Swift/XRT detection of a transient source in the Galactic Center
ATel #753; J. A. Kennea (PSU), D. N. Burrows (PSU), S. Campana (OAB), O. Godet (U Leicester), J. Nousek (PSU) and N. Gehrels (GSFC)
on 28 Feb 2006; 18:59 UT
Distributed as an Instant Email Notice Transients
Credential Certification: Jamie A. Kennea (kennea@astro.psu.edu)
Subjects: X-ray, Transient
We report the detection in late February 2006 of a variable X-ray source near Sgr A*, by the Swift X-Ray Telescope (XRT) in a series of short (~1ks per day) observations of the Galactic Center. We have analyzed data from four observations and detect a bright point source, Swift J174535.5-290135.6, 90 arcseconds from Sgr A*, at the following coordinates: RA = 17h 45m 35.5s, Dec = -29d 01m 35.6s (J2000) with an estimated uncertainty of 6 arcseconds radius (90% containment). We note that source location is 2.8 arcseconds from the Chandra discovered Galactic Center source, CXOGC J174535.6-290133 (Muno et al, 2004). This location is also 4.6 arcseconds from the position of an ASCA detected eclipsing X-ray burster with an ~8.4 hour period, AX J1745.6-2901 (Maeda et al., 1996, Kennea and Skinner, 1996).

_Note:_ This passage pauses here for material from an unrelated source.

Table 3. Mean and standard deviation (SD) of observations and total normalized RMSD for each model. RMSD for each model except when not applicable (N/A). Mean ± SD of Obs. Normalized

This source was not detected during a 1025s observation starting on February 24th at 22:55UT, but is the brightest source within 10 arcmin of Sgr A* in a 900s observation 9.6 hours later with a flux of 2.3 x 10^-11 erg/s/cm^2 (0.2-10 keV). The 3 sigma upper limit on the flux in the initial observation is 2 x 10^-13 erg/s (0.2-10 keV). It has a power-law spectrum (photon index ~1.6) and its high absorption (1.4 x 10^23 cm^-2) suggesting it is located at the Galactic Center. Assuming a distance of 8.5 kpc, the X-ray luminosity of this source is approximately 3 x 10^35 erg/s (0.2-10 keV), corrected for absorption.

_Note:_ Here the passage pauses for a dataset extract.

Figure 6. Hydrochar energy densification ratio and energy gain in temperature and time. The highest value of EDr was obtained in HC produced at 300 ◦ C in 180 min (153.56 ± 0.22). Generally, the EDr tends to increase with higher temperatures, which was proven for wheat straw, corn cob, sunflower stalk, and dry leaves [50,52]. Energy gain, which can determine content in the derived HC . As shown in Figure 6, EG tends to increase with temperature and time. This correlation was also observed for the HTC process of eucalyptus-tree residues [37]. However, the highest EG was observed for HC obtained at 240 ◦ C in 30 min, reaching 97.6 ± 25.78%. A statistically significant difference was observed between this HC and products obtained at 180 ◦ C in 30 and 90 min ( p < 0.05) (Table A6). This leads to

In 2 further observations starting on February 26th at 08:40UT and February 27 at 07:11UT the source remains on, fading gradually with a power-law slope of approximately -0.15. As we have no observations of this field prior to February 24th, we cannot determine if the non-detection of this source on that day was due to the source being in eclipse, or if the source was in a low flux state prior to the February 25th detection. If the source is AX J1746.7-2901, the eclipse hypotheses for the non-detection of the source is unlikely as Maeda et al. (1996) report the flux during eclipse is ~20% of the un-eclipsed level, which would have been detected in our observation.
We note that the spectral parameters for CXOGC J174535.6-290133 are consistent with Swift J174535.5-290135.6, however the reported absorbed flux is ~1000 times fainter than the Swift/XRT detected flux. AX J1745.6-2901 has been shown to vary in brightness over long time periods (e.g. Sakano et al., 2002), and we tentatively suggest that the Swift source may be AX J1745.6-2901 re-entering a high state.
Observations of this source are on-going.